**WHAT THE TASK REQUIRES:** This calls for a verbatim copy of all the data, with no images carried over.

--- RECORDS FOR THE TASK Enclosed Below ---

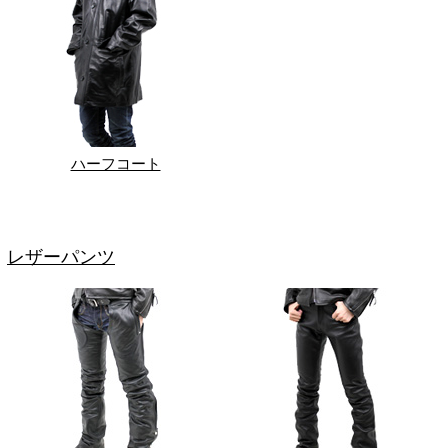
ハーフコート
レザーパンツ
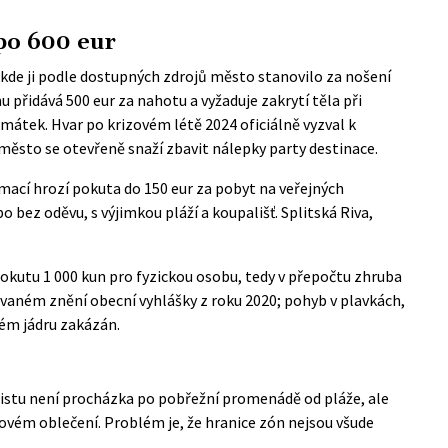
po 600 eur
 kde ji podle dostupných zdrojů město stanovilo za nošení
přidává 500 eur za nahotu a vyžaduje zakrytí těla při
amátek. Hvar po krizovém létě 2024
oficiálně vyzval
k
sto se otevřeně snaží zbavit nálepky party destinace.
rmací hrozí pokuta do 150 eur za pobyt na veřejných
 bez oděvu, s výjimkou pláží a koupališť. Splitská Riva,
pokutu 1 000 kun pro fyzickou osobu, tedy v přepočtu zhruba
dovaném znění
obecní vyhlášky z roku 2020
; pohyb v plavkách,
kém jádru zakázán.
uristu není procházka po pobřežní promenádě od pláže, ale
žovém oblečení. Problém je, že hranice zón nejsou všude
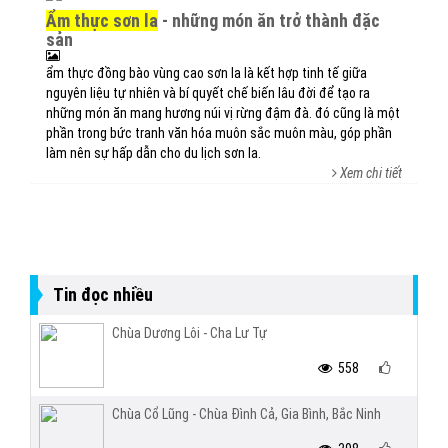
ẩm thực sơn la
- những món ăn trở thành đặc
sản
ẩm thực đồng bào vùng cao sơn la là kết hợp tinh tế giữa
nguyên liệu tự nhiên và bí quyết chế biến lâu đời để tạo ra
những món ăn mang hương núi vị rừng đậm đà. đó cũng là một
phần trong bức tranh văn hóa muôn sắc muôn màu, góp phần
làm nên sự hấp dẫn cho du lịch sơn la.
Xem chi tiết
Tin đọc nhiều
Chùa Dương Lôi - Cha Lư Tự
558
Chùa Cổ Lũng - Chùa Đình Cả, Gia Bình, Bắc Ninh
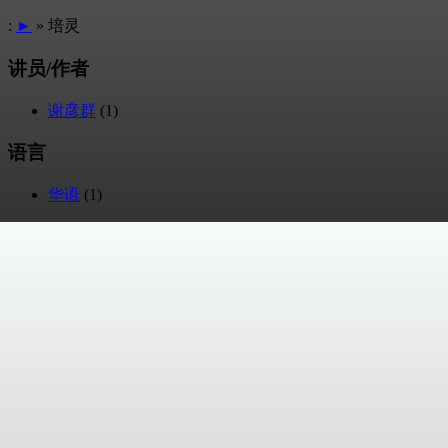
:
►
» 培灵
讲员/作者
谢彦群
(1)
语言
华语
(1)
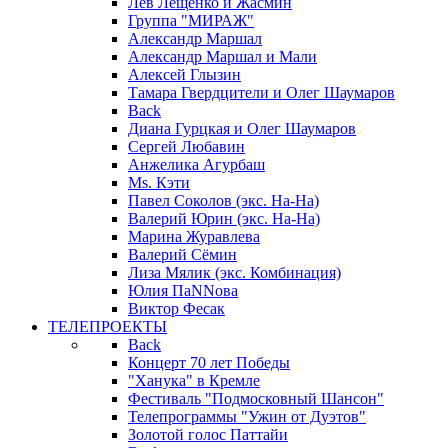
Лев Лещенко и Жасмин
Группа "МИРАЖ"
Александр Маршал
Александр Маршал и Мали
Алексей Глызин
Тамара Гвердцители и Олег Шаумаров
Back
Диана Гурцкая и Олег Шаумаров
Сергей Любавин
Анжелика Агурбаш
Ms. Кэти
Павел Соколов (экс. На-На)
Валерий Юрин (экс. На-На)
Марина Журавлева
Валерий Сёмин
Лиза Мялик (экс. Комбинация)
Юлия ПаNNова
Виктор Фесак
ТЕЛЕПРОЕКТЫ
Back
Концерт 70 лет Победы
"Ханука" в Кремле
Фестиваль "Подмосковный Шансон"
Телепрограммы "Ужин от Дуэтов"
Золотой голос Паттайи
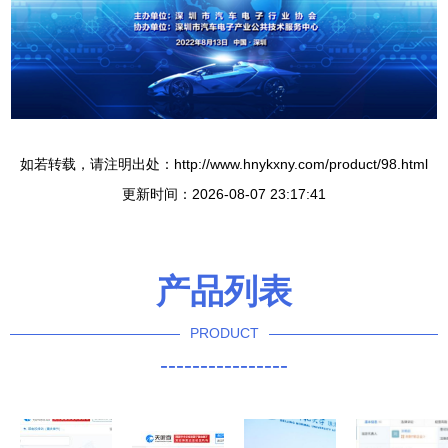
如若转载，请注明出处：http://www.hnykxny.com/product/98.html
更新时间：2026-08-07 23:17:41
产品列表
PRODUCT
----------------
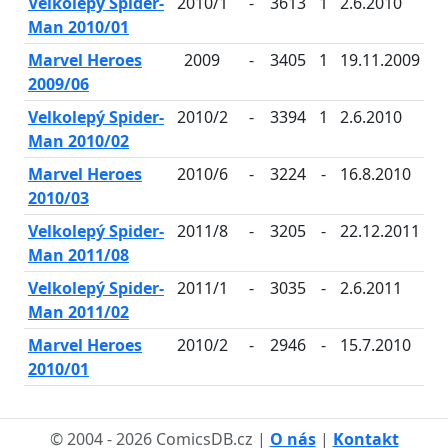
Velkolepý Spider-
2010/1
-
3613
1
2.6.2010
Man 2010/01
Marvel Heroes
2009
-
3405
1
19.11.2009
2009/06
Velkolepý Spider-
2010/2
-
3394
1
2.6.2010
Man 2010/02
Marvel Heroes
2010/6
-
3224
-
16.8.2010
2010/03
Velkolepý Spider-
2011/8
-
3205
-
22.12.2011
Man 2011/08
Velkolepý Spider-
2011/1
-
3035
-
2.6.2011
Man 2011/02
Marvel Heroes
2010/2
-
2946
-
15.7.2010
2010/01
© 2004 - 2026 ComicsDB.cz |
O nás
|
Kontakt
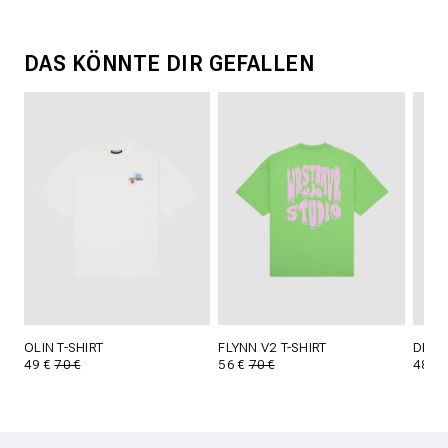
DAS KÖNNTE DIR GEFALLEN
OLIN T-SHIRT
FLYNN V2 T-SHIRT
DEJO 
49 €
70 €
56 €
70 €
48 €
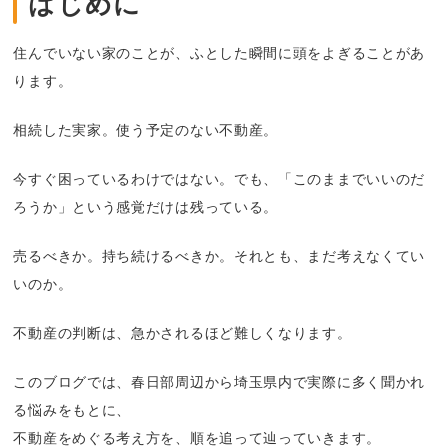
はじめに
住んでいない家のことが、ふとした瞬間に頭をよぎることがあ
ります。
相続した実家。使う予定のない不動産。
今すぐ困っているわけではない。でも、「このままでいいのだ
ろうか」という感覚だけは残っている。
売るべきか。持ち続けるべきか。それとも、まだ考えなくてい
いのか。
不動産の判断は、急かされるほど難しくなります。
このブログでは、春日部周辺から埼玉県内で実際に多く聞かれ
る悩みをもとに、
不動産をめぐる考え方を、順を追って辿っていきます。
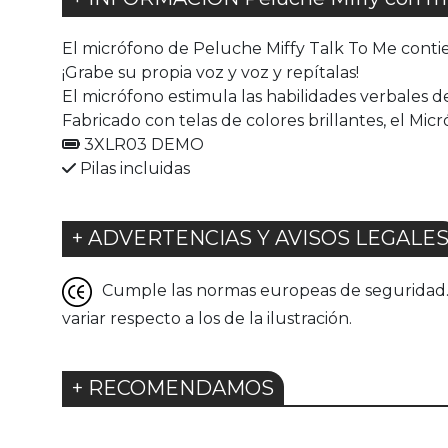
El micrófono de Peluche Miffy Talk To Me contie
¡Grabe su propia voz y voz y repítalas!
El micrófono estimula las habilidades verbales de
Fabricado con telas de colores brillantes, el Mi
3XLR03 DEMO
Pilas incluidas
+ ADVERTENCIAS Y AVISOS LEGALE
Cumple las normas europeas de seguridad. G
variar respecto a los de la ilustración.
+ RECOMENDAMOS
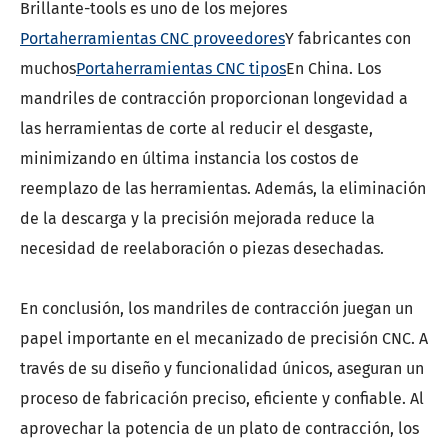
Brillante-tools es uno de los mejores
Portaherramientas CNC proveedores
Y fabricantes con
muchos
Portaherramientas CNC tipos
En China. Los
mandriles de contracción proporcionan longevidad a
las herramientas de corte al reducir el desgaste,
minimizando en última instancia los costos de
reemplazo de las herramientas. Además, la eliminación
de la descarga y la precisión mejorada reduce la
necesidad de reelaboración o piezas desechadas.
En conclusión, los mandriles de contracción juegan un
papel importante en el mecanizado de precisión CNC. A
través de su diseño y funcionalidad únicos, aseguran un
proceso de fabricación preciso, eficiente y confiable. Al
aprovechar la potencia de un plato de contracción, los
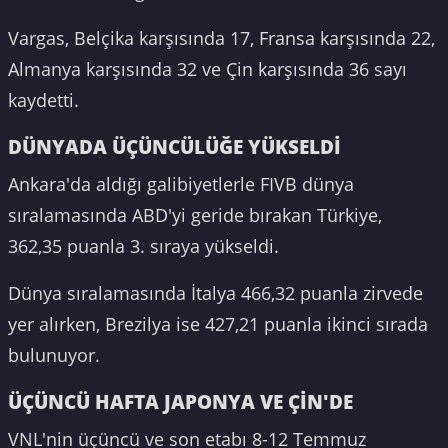
Vargas, Belçika karşısında 17, Fransa karşısında 22,
Almanya karşısında 32 ve Çin karşısında 36 sayı
kaydetti.
DÜNYADA ÜÇÜNCÜLÜĞE YÜKSELDİ
Ankara'da aldığı galibiyetlerle FIVB dünya
sıralamasında ABD'yi geride bırakan Türkiye,
362,35 puanla 3. sıraya yükseldi.
Dünya sıralamasında İtalya 466,32 puanla zirvede
yer alırken, Brezilya ise 427,21 puanla ikinci sırada
bulunuyor.
ÜÇÜNCÜ HAFTA JAPONYA VE ÇİN'DE
VNL'nin üçüncü ve son etabı 8-12 Temmuz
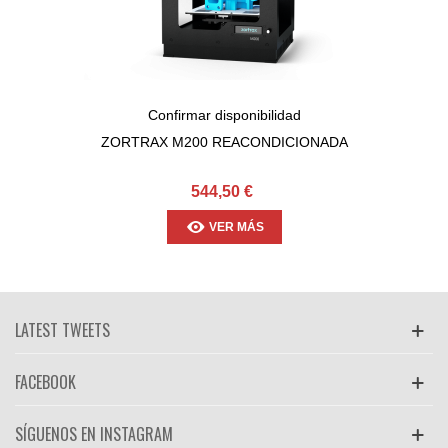
Confirmar disponibilidad
ZORTRAX M200 REACONDICIONADA
544,50 €
VER MÁS
LATEST TWEETS
FACEBOOK
SÍGUENOS EN INSTAGRAM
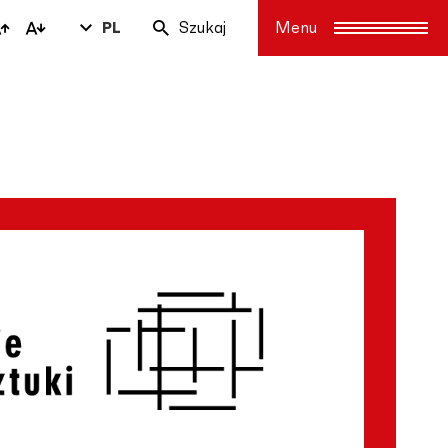
PL
Szukaj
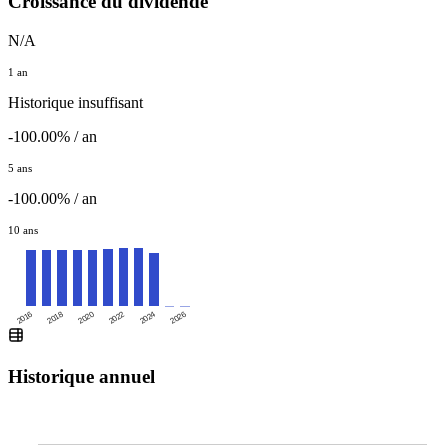
Croissance du dividende
N/A
1 an
Historique insuffisant
-100.00% / an
5 ans
-100.00% / an
10 ans
2016
2020
2024
2018
2022
2026
Historique annuel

--- End of Enclosed RECORDS FOR THE TASK ---

**WRITTEN SOLUTION:**
ハーフコート
レザーパンツ
po 600 eur
 kde ji podle dostupných zdrojů město stanovilo za nošení
přidává 500 eur za nahotu a vyžaduje zakrytí těla při
amátek. Hvar po krizovém létě 2024
oficiálně vyzval
k
sto se otevřeně snaží zbavit nálepky party destinace.
rmací hrozí pokuta do 150 eur za pobyt na veřejných
 bez oděvu, s výjimkou pláží a koupališť. Splitská Riva,
pokutu 1 000 kun pro fyzickou osobu, tedy v přepočtu zhruba
dovaném znění
obecní vyhlášky z roku 2020
; pohyb v plavkách,
kém jádru zakázán.
uristu není procházka po pobřežní promenádě od pláže, ale
žovém oblečení. Problém je, že hranice zón nejsou všude
ẩm thực sơn la
- những món ăn trở thành đặc
sản
ẩm thực đồng bào vùng cao sơn la là kết hợp tinh tế giữa
nguyên liệu tự nhiên và bí quyết chế biến lâu đời để tạo ra
những món ăn mang hương núi vị rừng đậm đà. đó cũng là một
phần trong bức tranh văn hóa muôn sắc muôn màu, góp phần
làm nên sự hấp dẫn cho du lịch sơn la.
Xem chi tiết
Tin đọc nhiều
Chùa Dương Lôi - Cha Lư Tự
558
Chùa Cổ Lũng - Chùa Đình Cả, Gia Bình, Bắc Ninh
:
►
» 培灵
讲员/作者
谢彦群
(1)
语言
华语
(1)
Лев Лещенко и Жасмин
Группа "МИРАЖ"
Александр Маршал
Александр Маршал и Мали
Алексей Глызин
Тамара Гвердцители и Олег Шаумаров
Back
Диана Гурцкая и Олег Шаумаров
Сергей Любавин
Анжелика Агурбаш
Ms. Кэти
Павел Соколов (экс. На-На)
Валерий Юрин (экс. На-На)
Марина Журавлева
Валерий Сёмин
Лиза Мялик (экс. Комбинация)
Юлия ПаNNова
Виктор Фесак
ТЕЛЕПРОЕКТЫ
Back
Концерт 70 лет Победы
"Ханука" в Кремле
Фестиваль "Подмосковный Шансон"
Телепрограммы "Ужин от Дуэтов"
Золотой голос Паттайи
如若转载，请注明出处：http://www.hnykxny.com/product/98.html
更新时间：2026-08-07 23:17:41
产品列表
PRODUCT
----------------
Velkolepý Spider-
2010/1
-
3613
1
2.6.2010
Man 2010/01
Marvel Heroes
2009
-
3405
1
19.11.2009
2009/06
Velkolepý Spider-
2010/2
-
3394
1
2.6.2010
Man 2010/02
Marvel Heroes
2010/6
-
3224
-
16.8.2010
2010/03
Velkolepý Spider-
2011/8
-
3205
-
22.12.2011
Man 2011/08
Velkolepý Spider-
2011/1
-
3035
-
2.6.2011
Man 2011/02
Marvel Heroes
2010/2
-
2946
-
15.7.2010
2010/01
© 2004 - 2026 ComicsDB.cz |
O nás
|
Kontakt
DAS KÖNNTE DIR GEFALLEN
OLIN T-SHIRT
FLYNN V2 T-SHIRT
DEJO 
49 €
70 €
56 €
70 €
48 €
はじめに
住んでいない家のことが、ふとした瞬間に頭をよぎることがあ
ります。
相続した実家。使う予定のない不動産。
今すぐ困っているわけではない。でも、「このままでいいのだ
ろうか」という感覚だけは残っている。
売るべきか。持ち続けるべきか。それとも、まだ考えなくてい
いのか。
不動産の判断は、急かされるほど難しくなります。
このブログでは、春日部周辺から埼玉県内で実際に多く聞かれ
る悩みをもとに、
不動産をめぐる考え方を、順を追って辿っていきます。
El micrófono de Peluche Miffy Talk To Me contie
¡Grabe su propia voz y voz y repítalas!
El micrófono estimula las habilidades verbales de
Fabricado con telas de colores brillantes, el Mi
3XLR03 DEMO
Pilas incluidas
+ ADVERTENCIAS Y AVISOS LEGALE
Cumple las normas europeas de seguridad. G
variar respecto a los de la ilustración.
+ RECOMENDAMOS
Brillante-tools es uno de los mejores
Portaherramientas CNC proveedores
Y fabricantes con
muchos
Portaherramientas CNC tipos
En China. Los
mandriles de contracción proporcionan longevidad a
las herramientas de corte al reducir el desgaste,
minimizando en última instancia los costos de
reemplazo de las herramientas. Además, la eliminación
de la descarga y la precisión mejorada reduce la
necesidad de reelaboración o piezas desechadas.
En conclusión, los mandriles de contracción juegan un
papel importante en el mecanizado de precisión CNC. A
través de su diseño y funcionalidad únicos, aseguran un
proceso de fabricación preciso, eficiente y confiable. Al
aprovechar la potencia de un plato de contracción, los
Vargas, Belçika karşısında 17, Fransa karşısında 22,
Almanya karşısında 32 ve Çin karşısında 36 sayı
kaydetti.
DÜNYADA ÜÇÜNCÜLÜĞE YÜKSELDİ
Ankara'da aldığı galibiyetlerle FIVB dünya
sıralamasında ABD'yi geride bırakan Türkiye,
362,35 puanla 3. sıraya yükseldi.
Dünya sıralamasında İtalya 466,32 puanla zirvede
yer alırken, Brezilya ise 427,21 puanla ikinci sırada
bulunuyor.
ÜÇÜNCÜ HAFTA JAPONYA VE ÇİN'DE
VNL'nin üçüncü ve son etabı 8-12 Temmuz
Confirmar disponibilidad
ZORTRAX M200 REACONDICIONADA
544,50 €
VER MÁS
LATEST TWEETS
FACEBOOK
SÍGUENOS EN INSTAGRAM
PL
Szukaj
Croissance du dividende
N/A
1 an
Historique insuffisant
-100.00% / an
5 ans
-100.00% / an
10 ans
2016
2020
2024
2018
2022
2026
Historique annuel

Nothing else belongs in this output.